Comme annoncé précédemment, la session 2019 du baccalauréat unique a été lancée en Guinée ce lundi, 15 juillet 2019, sur toute l’étendue du territoire national. Dans la commune de Kaloum, c’est Dr Mohamed Diané, ministre d’Etat, ministre des Affaires présidentielles et de la Défense nationale, qui a présidé le lancement de la première épreuve. La cérémonie a eu lieu l’école primaire Tombo 1, à l’entrée du centre-ville de Conakry, a constaté un reporter que Guineematin.com avait dépêché sur place.

Le ministre d’Etat a mis l’occasion à profit pour inviter les candidats à la concentration, à la sérénité et surtout à compter sur leurs propres efforts pour décrocher leur examen. « Je vous souhaite bonne chance ; et, je vous demande de rester sereins, concentrés. Comptez sur vos propres efforts, évitez toute tentative de fraude pour ne pas être éliminés dès au début », a lancé le ministre aux candidats.

Par ailleurs, Dr Mohamed Diané a adressé un message à l’endroit des encadreurs, à qui il a demandé « de prendre toutes les dispositions pour que les examens se passent dans des bonnes conditions, conformément aux normes, pour que ça soit des examens très propres cette année ».

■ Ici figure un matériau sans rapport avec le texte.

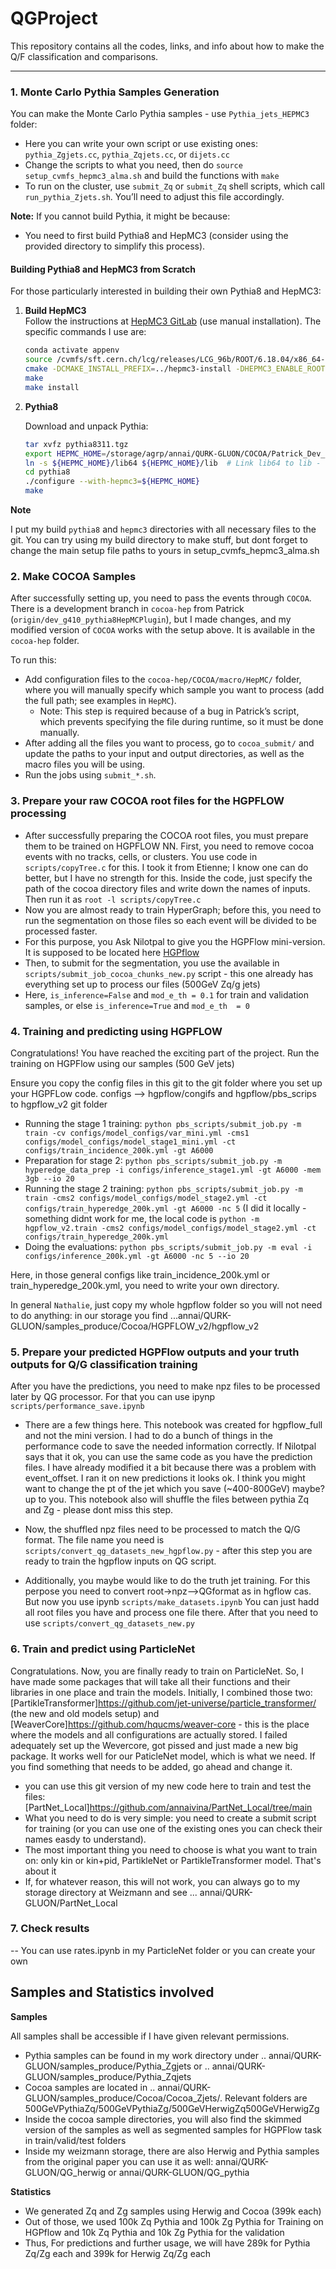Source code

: # QGProject

This repository contains all the codes, links, and info about how to make the Q/F classification and comparisons.

---

### 1. Monte Carlo Pythia Samples Generation

You can make the Monte Carlo Pythia samples - use `Pythia_jets_HEPMC3` folder:

- Here you can write your own script or use existing ones: `pythia_Zgjets.cc`, `pythia_Zqjets.cc`, or `dijets.cc`
- Change the scripts to what you need, then do `source setup_cvmfs_hepmc3_alma.sh` and build the functions with `make`
- To run on the cluster, use `submit_Zq` or `submit_Zq` shell scripts, which call `run_pythia_Zjets.sh`. You’ll need to adjust this file accordingly.

**Note:** If you cannot build Pythia, it might be because:
  - You need to first build Pythia8 and HepMC3 (consider using the provided directory to simplify this process).

#### Building Pythia8 and HepMC3 from Scratch

For those particularly interested in building their own Pythia8 and HepMC3:

1. **Build HepMC3**  
   Follow the instructions at [HepMC3 GitLab](https://gitlab.cern.ch/hepmc/HepMC3) (use manual installation). The specific commands I use are:

   ```bash
   conda activate appenv
   source /cvmfs/sft.cern.ch/lcg/releases/LCG_96b/ROOT/6.18.04/x86_64-centos7-gcc8-opt/ROOT-env.sh
   cmake -DCMAKE_INSTALL_PREFIX=../hepmc3-install -DHEPMC3_ENABLE_ROOTIO:BOOL=ON -DROOT_DIR=$ROOTSYS -DHEPMC3_ENABLE_PROTOBUFIO:BOOL=OFF -DHEPMC3_ENABLE_TEST:BOOL=OFF -DHEPMC3_INSTALL_INTERFACES:BOOL=ON -DHEPMC3_BUILD_STATIC_LIBS:BOOL=OFF -DHEPMC3_BUILD_DOCS:BOOL=OFF ../HepMC3
   make
   make install
   ```
   
   
2. **Pythia8** 
	
	Download and unpack Pythia:

   ```bash
   tar xvfz pythia8311.tgz
   export HEPMC_HOME=/storage/agrp/annai/QURK-GLUON/COCOA/Patrick_Dev_Br/hepmc3-install/  # or the directory where you just installed hepmc-install
   ln -s ${HEPMC_HOME}/lib64 ${HEPMC_HOME}/lib  # Link lib64 to lib - very important step
   cd pythia8
   ./configure --with-hepmc3=${HEPMC_HOME}
   make
   ``` 
   
   
		
**Note**
   
   I put my build `pythia8` and `hepmc3` directories with all necessary files to the git. 
   You can try using my build directory to make stuff, but dont forget to change the main setup file paths to yours in setup_cvmfs_hepmc3_alma.sh
   
   
		
### 2. Make COCOA Samples 

After successfully setting up, you need to pass the events through `COCOA`. There is a development branch in `cocoa-hep` from Patrick (`origin/dev_g410_pythia8HepMCPlugin`), but I made changes, and my modified version of `COCOA` works with the setup above. It is available in the `cocoa-hep` folder.

To run this:
- Add configuration files to the `cocoa-hep/COCOA/macro/HepMC/` folder, where you will manually specify which sample you want to process (add the full path; see examples in `HepMC`).
  - Note: This step is required because of a bug in Patrick’s script, which prevents specifying the file during runtime, so it must be done manually.
- After adding all the files you want to process, go to `cocoa_submit/` and update the paths to your input and output directories, as well as the macro files you will be using.
- Run the jobs using `submit_*.sh`.	

	
### 3. Prepare your raw COCOA root files for the HGPFLOW processing
- After successfully preparing the COCOA root files, you must prepare them to be trained on HGPFLOW NN. 
First, you need to remove cocoa events with no tracks, cells, or clusters. You use code in `scripts/copyTree.c` for this. I took it from Etienne; I know one can do better, but I have no strength for this. Inside the code, just specify the path of the cocoa directory files and write down the names of inputs. Then run it as `root -l scripts/copyTree.c`
- Now you are almost ready to train HyperGraph; before this, you need to run the segmentation on those files so each event will be divided to be processed faster.
- For this purpose, you Ask Nilotpal to give you the HGPFlow mini-version. It is supposed to be located here [HGPflow](https://github.com/nilotpal09/HGPflow) 
- Then, to submit for the segmentation, you use the available in `scripts/submit_job_cocoa_chunks_new.py` script - this one already has everything set up to process our files (500GeV Zq/g jets)
- Here, `is_inference=False` and `mod_e_th = 0.1` for train and validation samples, or else `is_inference=True` and `mod_e_th  = 0` 

### 4. Training and predicting using HGPFLOW 
Congratulations! You have reached the exciting part of the project. Run the training on HGPFlow using our samples (500 GeV jets)

Ensure you copy the config files in this git to the git folder where you set up your HGPFLow code. configs --> hgpflow/congifs and hgpflow/pbs_scrips to hgpflow_v2 git folder

- Running the stage 1 training: `python pbs_scripts/submit_job.py -m train -cv configs/model_configs/var_mini.yml -cms1 configs/model_configs/model_stage1_mini.yml -ct configs/train_incidence_200k.yml -gt A6000`
- Preparation for stage 2: `python pbs_scripts/submit_job.py -m hyperedge_data_prep -i configs/inference_stage1.yml -gt A6000 -mem 3gb --io 20`
- Running the stage 2 training: `python pbs_scripts/submit_job.py -m train -cms2 configs/model_configs/model_stage2.yml -ct configs/train_hyperedge_200k.yml -gt A6000 -nc 5`  (I did it locally - something didnt work for me, the local code is `python -m hgpflow_v2.train -cms2 configs/model_configs/model_stage2.yml -ct configs/train_hyperedge_200k.yml`
- Doing the evaluations: `python pbs_scripts/submit_job.py -m eval -i configs/inference_200k.yml -gt A6000 -nc 5 --io 20`


Here, in those general configs like train_incidence_200k.yml or train_hyperedge_200k.yml, you need to write your own directory.

In general `Nathalie`, just copy my whole hgpflow folder so you will not need to do anything: in our storage you find ...annai/QURK-GLUON/samples_produce/Cocoa/HGPFLOW_v2/hgpflow_v2


### 5. Prepare your predicted HGPFlow outputs and your truth outputs for Q/G classification training

After you have the predictions, you need to make npz files to be processed later by QG processor. For that you can use ipynp `scripts/performance_save.ipynb`
- There are a few things here. This notebook was created for hgpflow_full and not the mini version. I had to do a bunch of things in the performance code to save the needed information correctly. If Nilotpal says that it ok, you can use the same code as you have the prediction files. I have already modified it a bit because there was a problem with event_offset. I ran it on new predictions it looks ok. I think you might want to change the pt of the jet which you save (~400-800GeV) maybe? up to you. This notebook also will shuffle the files between pythia Zq and Zg - please dont miss this step.

- Now, the shuffled npz files need to be processed to match the Q/G format. The file name you need is `scripts/convert_qg_datasets_new_hgpflow.py` - after this step you are ready to train the hgpflow inputs on QG script.
- Additionally, you maybe would like to do the truth jet training. For this perpose you need to convert root->npz-->QGformat as in hgflow cas. But now you use ipynb `scripts/make_datasets.ipynb` You can just hadd all root files you have and process one file there. After that you need to use `scripts/convert_qg_datasets_new.py`

### 6. Train and predict using ParticleNet 

Congratulations. Now, you are finally ready to train on ParticleNet. So, I have made some packages that will take all their functions and their libraries in one place and train the models. Initially, I combined those two: [PartikleTransformer]https://github.com/jet-universe/particle_transformer/ (the new and old models setup) and [WeaverCore]https://github.com/hqucms/weaver-core - this is the place where the models and all configurations are actually stored. I failed adequately set up the Wevercore, got pissed and just made a new big package. It works well for our PaticleNet model, which is what we need. If you find something that needs to be added, go ahead and change it. 

- you can use this git version of my new code here to train and test the files: [PartNet_Local]https://github.com/annaivina/PartNet_Local/tree/main
- What you need to do is very simple: you need to create a submit script for training (or you can use one of the existing ones you can check their names easdy to understand). 
- The most important thing you need to choose is what you want to train on: only kin or kin+pid, PartikleNet or PartikleTransformer model. That's about it
- If, for whatever reason, this will not work, you can always go to my storage directory at Weizmann and see ... annai/QURK-GLUON/PartNet_Local
### 7. Check results 
-- You can use rates.ipynb in my ParticleNet folder or you can create your own 

## Samples and Statistics involved

**Samples**

All samples shall be accessible if I have given relevant permissions. 

- Pythia samples can be found in my work directory under .. annai/QURK-GLUON/samples_produce/Pythia_Zgjets or .. annai/QURK-GLUON/samples_produce/Pythia_Zqjets
- Cocoa samples are located in .. annai/QURK-GLUON/samples_produce/Cocoa/Cocoa_Zjets/. Relevant folders are 500GeVPythiaZq/500GeVPythiaZg/500GeVHerwigZq500GeVHerwigZg
- Inside the cocoa sample directories, you will also find the skimmed version of the samples as well as segmented samples for HGPFlow task in train/valid/test folders
- Inside my weizmann storage, there are also Herwig and Pythia samples from the original paper you can use it as well: annai/QURK-GLUON/QG_herwig or annai/QURK-GLUON/QG_pythia

**Statistics**
- We generated Zq and Zg samples using Herwig and Cocoa (399k each)
- Out of those, we used 100k Zq Pythia and 100k Zg Pythia for Training on HGPflow and 10k Zq Pythia and 10k Zg Pythia for the validation
- Thus, For predictions and further usage, we will have 289k for Pythia Zq/Zg each and 399k for Herwig Zq/Zg each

De son coté, le directeur communal de l’éducation de Kaloum, Ibrahima Yattara, a rappelé que les examens se déroulent avec le slogan tolérance zéro renforcée. « Les consignes sont déjà connues. Les examens se déroulent sous le signe de la tolérance zéro, sous le signe de la transparence pour la recherche de la crédibilisation et la moralisation du système éducatif guinéen. Cela passe par ce point essentiel qui est l’évaluation des candidats », a rappelé le directeur.

A noter que dans la commune de Kaloum, il y a au total 4848 candidats, dont 2392 filles, repartis dans 7 centres d’examens, avec 165 salles de classes pour 330 surveillants.